Common Cause, Collaborative Response: Violence against women and girls and sexual and reproductive health and rights
The right to choose where you go, what you wear, when and with whom you have sex, who you marry and if and when you have children: these are choices that many people reading this paper will assume are theirs to take. But the reality is that for the vast majority of women and girls, it is simply not the case.
Executive summary
The right to choose where you go, what you wear, when and with whom you have sex, who you marry and if and when you have children: these are choices that many people reading this paper will assume are theirs to take. But the reality is that for the vast majority of women and girls, it is simply not the case.
This report is released on the occasion of the international Family Planning summit, to be held on 11th July 2017, a follow up to the 2012 summit on the same theme. As a result of the commitments in 2012, 538,000 maternal deaths have been averted through modern contraception use. However, the most ambitious goal – for 120 million additional women and girls to be using modern contraception by 2020 – still appears out of reach, with just 25% of that target met.
The slower than planned progress towards the summit’s major target is at least partially due to the lack of incorporation of Violence Against Women and Girls (VAWG) prevention and response into Sexual and Reproductive Health and Rights (SRHR) work, including family planning. The evidence presented in Section 1 of this report – ‘Common Cause’ – makes the case that without addressing VAWG and its root causes, progress on SRHR – including family planning – will be slow, unsustainable and will leave women and adolescent girls who experience violence behind. The report sets out how intimate partner violence (IPV) limits women’s voice, choice and control over their bodies, and the exacerbating effect of child marriage and female genital mutilation, especially on adolescent girls.

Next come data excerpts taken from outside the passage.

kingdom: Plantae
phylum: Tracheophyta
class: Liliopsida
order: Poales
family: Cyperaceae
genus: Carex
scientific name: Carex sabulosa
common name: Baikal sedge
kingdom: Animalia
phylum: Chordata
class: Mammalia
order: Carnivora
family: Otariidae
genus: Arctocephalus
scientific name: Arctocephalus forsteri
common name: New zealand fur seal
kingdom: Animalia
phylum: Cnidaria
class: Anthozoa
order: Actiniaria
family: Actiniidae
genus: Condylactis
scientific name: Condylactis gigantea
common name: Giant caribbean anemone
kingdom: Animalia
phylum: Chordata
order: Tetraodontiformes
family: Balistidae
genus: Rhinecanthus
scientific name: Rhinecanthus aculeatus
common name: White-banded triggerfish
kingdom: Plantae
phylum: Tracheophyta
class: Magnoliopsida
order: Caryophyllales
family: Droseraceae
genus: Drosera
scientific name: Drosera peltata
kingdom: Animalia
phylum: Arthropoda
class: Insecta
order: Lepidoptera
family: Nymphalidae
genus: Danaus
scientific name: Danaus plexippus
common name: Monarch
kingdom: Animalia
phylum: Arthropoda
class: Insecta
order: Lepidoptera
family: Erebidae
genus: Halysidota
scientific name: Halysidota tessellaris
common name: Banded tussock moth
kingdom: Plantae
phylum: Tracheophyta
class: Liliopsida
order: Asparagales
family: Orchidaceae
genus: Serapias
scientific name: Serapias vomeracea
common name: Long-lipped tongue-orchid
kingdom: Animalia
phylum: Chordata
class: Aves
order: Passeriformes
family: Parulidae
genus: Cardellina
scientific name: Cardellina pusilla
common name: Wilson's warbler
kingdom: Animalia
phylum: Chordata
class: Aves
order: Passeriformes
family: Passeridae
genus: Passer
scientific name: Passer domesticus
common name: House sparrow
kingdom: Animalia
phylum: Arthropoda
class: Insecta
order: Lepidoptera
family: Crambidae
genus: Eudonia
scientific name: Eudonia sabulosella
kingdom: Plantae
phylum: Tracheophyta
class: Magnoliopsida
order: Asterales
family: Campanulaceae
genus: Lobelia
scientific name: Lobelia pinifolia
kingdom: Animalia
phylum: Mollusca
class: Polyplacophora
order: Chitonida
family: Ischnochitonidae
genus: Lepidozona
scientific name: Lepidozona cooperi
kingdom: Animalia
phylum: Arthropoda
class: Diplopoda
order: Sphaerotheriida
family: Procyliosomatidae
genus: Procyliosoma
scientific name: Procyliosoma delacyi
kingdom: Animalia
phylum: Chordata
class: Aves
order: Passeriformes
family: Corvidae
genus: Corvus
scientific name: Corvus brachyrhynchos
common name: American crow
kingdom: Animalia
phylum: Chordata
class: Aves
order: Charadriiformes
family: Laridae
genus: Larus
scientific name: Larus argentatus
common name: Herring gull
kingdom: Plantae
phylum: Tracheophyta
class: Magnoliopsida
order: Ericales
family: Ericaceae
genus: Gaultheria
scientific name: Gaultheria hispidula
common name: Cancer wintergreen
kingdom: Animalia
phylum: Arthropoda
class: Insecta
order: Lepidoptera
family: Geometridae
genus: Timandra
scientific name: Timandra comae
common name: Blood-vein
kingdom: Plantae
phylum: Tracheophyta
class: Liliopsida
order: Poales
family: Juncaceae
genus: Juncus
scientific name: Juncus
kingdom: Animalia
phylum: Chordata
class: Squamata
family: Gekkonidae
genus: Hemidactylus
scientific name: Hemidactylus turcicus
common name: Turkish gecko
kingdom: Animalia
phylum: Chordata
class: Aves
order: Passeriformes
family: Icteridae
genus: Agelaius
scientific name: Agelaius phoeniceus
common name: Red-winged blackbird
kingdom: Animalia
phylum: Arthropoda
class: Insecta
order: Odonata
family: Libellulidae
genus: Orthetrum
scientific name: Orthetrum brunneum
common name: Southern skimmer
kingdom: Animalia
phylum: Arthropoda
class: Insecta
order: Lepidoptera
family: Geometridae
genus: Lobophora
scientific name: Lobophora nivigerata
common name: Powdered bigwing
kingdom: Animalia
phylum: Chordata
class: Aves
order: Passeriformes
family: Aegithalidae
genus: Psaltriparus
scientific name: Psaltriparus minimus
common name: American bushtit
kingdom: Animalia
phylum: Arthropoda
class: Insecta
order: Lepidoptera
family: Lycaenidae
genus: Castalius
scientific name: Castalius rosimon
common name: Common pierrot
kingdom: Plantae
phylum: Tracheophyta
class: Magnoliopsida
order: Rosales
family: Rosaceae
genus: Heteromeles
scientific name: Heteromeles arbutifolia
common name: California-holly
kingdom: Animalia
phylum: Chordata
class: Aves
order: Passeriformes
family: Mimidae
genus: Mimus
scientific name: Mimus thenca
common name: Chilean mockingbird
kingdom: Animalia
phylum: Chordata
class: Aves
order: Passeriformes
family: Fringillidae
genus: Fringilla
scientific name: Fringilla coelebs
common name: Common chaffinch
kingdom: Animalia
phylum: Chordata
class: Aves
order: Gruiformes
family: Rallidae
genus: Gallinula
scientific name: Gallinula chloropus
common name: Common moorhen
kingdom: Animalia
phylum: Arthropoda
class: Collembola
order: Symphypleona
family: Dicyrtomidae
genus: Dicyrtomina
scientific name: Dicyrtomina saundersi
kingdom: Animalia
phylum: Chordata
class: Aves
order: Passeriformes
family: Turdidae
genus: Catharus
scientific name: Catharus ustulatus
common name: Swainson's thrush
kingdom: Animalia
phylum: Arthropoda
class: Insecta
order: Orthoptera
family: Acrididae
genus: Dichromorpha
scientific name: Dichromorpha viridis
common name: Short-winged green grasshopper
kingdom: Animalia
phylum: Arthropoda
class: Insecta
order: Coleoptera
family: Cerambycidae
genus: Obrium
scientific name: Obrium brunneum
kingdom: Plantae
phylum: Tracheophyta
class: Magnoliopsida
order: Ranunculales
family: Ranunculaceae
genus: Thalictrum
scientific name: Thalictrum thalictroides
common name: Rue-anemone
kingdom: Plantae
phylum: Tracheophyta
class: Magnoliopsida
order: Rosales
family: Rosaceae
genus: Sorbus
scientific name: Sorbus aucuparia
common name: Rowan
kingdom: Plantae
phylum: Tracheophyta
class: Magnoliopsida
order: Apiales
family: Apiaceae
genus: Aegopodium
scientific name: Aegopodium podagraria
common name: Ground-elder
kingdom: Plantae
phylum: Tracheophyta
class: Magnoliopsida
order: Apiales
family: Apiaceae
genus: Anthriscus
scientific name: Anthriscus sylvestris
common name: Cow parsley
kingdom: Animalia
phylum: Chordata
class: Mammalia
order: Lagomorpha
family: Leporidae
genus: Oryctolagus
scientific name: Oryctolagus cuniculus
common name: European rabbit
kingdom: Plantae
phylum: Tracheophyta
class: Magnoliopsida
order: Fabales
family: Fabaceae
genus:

We reiterate the case for comprehensive SRHR policy and practice to take into account the impact that coercion, control and VAWG has on SRHR issues.
Our research finds that, of the estimated 212.5 million unintended pregnancies which have occurred within the 69 FP2020 focus countries over the past 5 years, at least 31.8 million will have involved a woman who has experienced physical or sexual intimate partner violence.
Further, ActionAid estimates that by reducing intimate partner violence, 8.4 million unsafe abortions could be prevented - saving an estimated 14,100 women’s lives - the majority in sub-Saharan Africa.
On the occasion of the Family Planning Summit there is a real opportunity to galvanize renewed political commitment and financial resources to enable more women and girls to use contraceptives by 2020. This will lead to fewer unintended pregnancies and unsafe abortions, and prevent needless deaths. But this can only be achieved if policy-makers address the underlying cause of gender inequality, namely patriarchy.
Section 2 on ‘Collaborative Responses’ concludes the paper with a comprehensive set of recommendations to policy makers, governments and programmers. Whilst ActionAid commends many major donors and governments in their work on VAWG and SRHR, there is still much to do. Our key recommendations to donors and governments for this summit and beyond are:
- to engage in international influencing to increase awareness about the links between VAWG and SRHR with world leaders;
- to apply an intersectional gender-impact analysis to all strategies, programmes and projects – whether explicitly gender-related or not;
- to increase sustainable, long-term funding for intersectional grassroots feminist and women’s rights organisations, coalitions, campaigns and programming consortiums at the forefront of the struggle for ending VAWG, realising SRHR and achieving gender equality;
- to implement individual and institutional norms change work regularly and consistently, and seek to end policy related barriers that prevent unmarried women and adolescent girls from receiving comprehensive SRHR services;
- to provide funding that supports tackling the spectrum of VAWG and SRHR – rather than focusing on single issues in isolation and without recognition that each form of VAWG is interlinked with others, that SRHR is linked to VAWG and that the root cause of both is gender inequality.